Display of Namkhé Nyingpo, Venerable Dharma Ratna

This line refers to Söntar Chönchok Rinpoché, a great renunciant meditator who spent most of his life in mountain hermitages, focusing on nothing but meditation practice without the distractions of any mundane undertakings. He was an emanation of Namkhé Nyingpo, one of Padmasambhava’s twenty-five close disciples. Chönchok is the Tibetan equivalent of the Sanskrit name, Dharma Ratna.

Chönchok Rinpoché was a close dharma friend of Samten Gyatso, but at the same time they were also each other’s guru and disciple. When clearing up doubts regarding his own experiences, Samten Gyatso would turn to Chönchok Rinpoché. My own father, Chimé Dorjé, regarded Chönchok Rinpoché as his root guru, and it is due to Chimé Dorjé’s great kindness that he is included in this supplication to the golden garland of masters in the lineage of Chokling Tersar.

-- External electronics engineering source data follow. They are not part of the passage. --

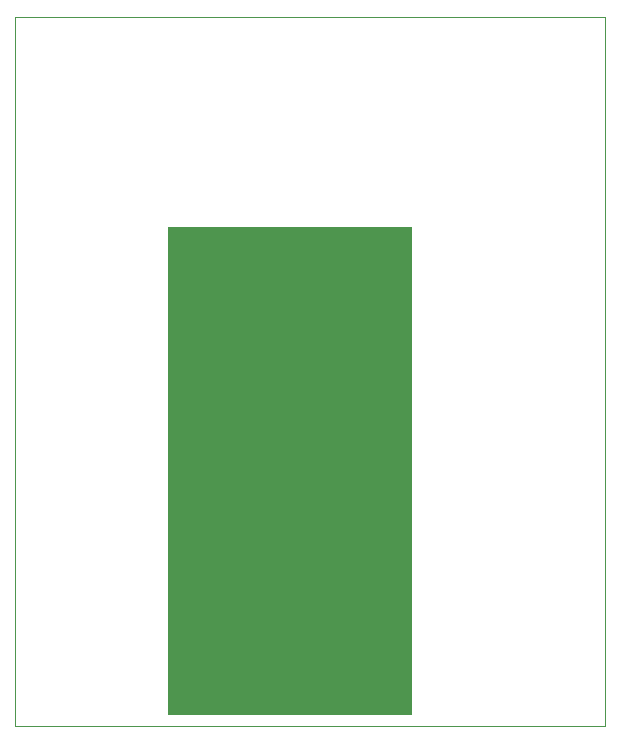
<source format=gbr>
G04*
G04 #@! TF.GenerationSoftware,Altium Limited,Altium Designer,25.8.1 (18)*
G04*
G04 Layer_Color=0*
%FSLAX25Y25*%
%MOIN*%
G70*
G04*
G04 #@! TF.SameCoordinates,A86E57CF-C6E6-4710-AEDF-4A901DF70E31*
G04*
G04*
G04 #@! TF.FilePolarity,Positive*
G04*
G01*
G75*
%ADD80C,0.00100*%
G36*
X132433Y3543D02*
Y166339D01*
X51181D01*
Y3543D01*
X132433D01*
D02*
G37*
D80*
X0Y0D02*
Y236221D01*
X196850D01*
Y0D01*
X0D01*
M02*

</source>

Söntar Chönchok spontaneously became a noteworthy realized master. During the latter part of his life, he attained perfection in his meditation training, reaching what is called “the collapse of delusion,” the last of the four visions, and he was said to have arrived at the stage of non-meditation. Samten Gyatso told me that Söntar Chönchok attained a level of realization that corresponds to the rainbow body. Although he didn’t exactly leave in a rainbow body, his body did shrink quite considerably after he died — he had definitely gone beyond delusion. Apparently, when he passed away, there were lights, sounds, relic pills and wondrous rainbow colors in the sky — just like the great Dzogchen scriptures describe. That’s why even Samten Gyatso was amazed.

After Chönchok passed away, my father had a vision of him giving many profound instructions. I can still remember my father’s respect and devotion upon merely hearing his name. His devotion was so deep that he would get all choked up if he had to say his name himself.

Tulku Urgyen Rinpoche in The Great Tertön: The Life and Activities of Chokgyur Lingpa, Lhasey Lotsawa Translations, 2016, pp. 372-73.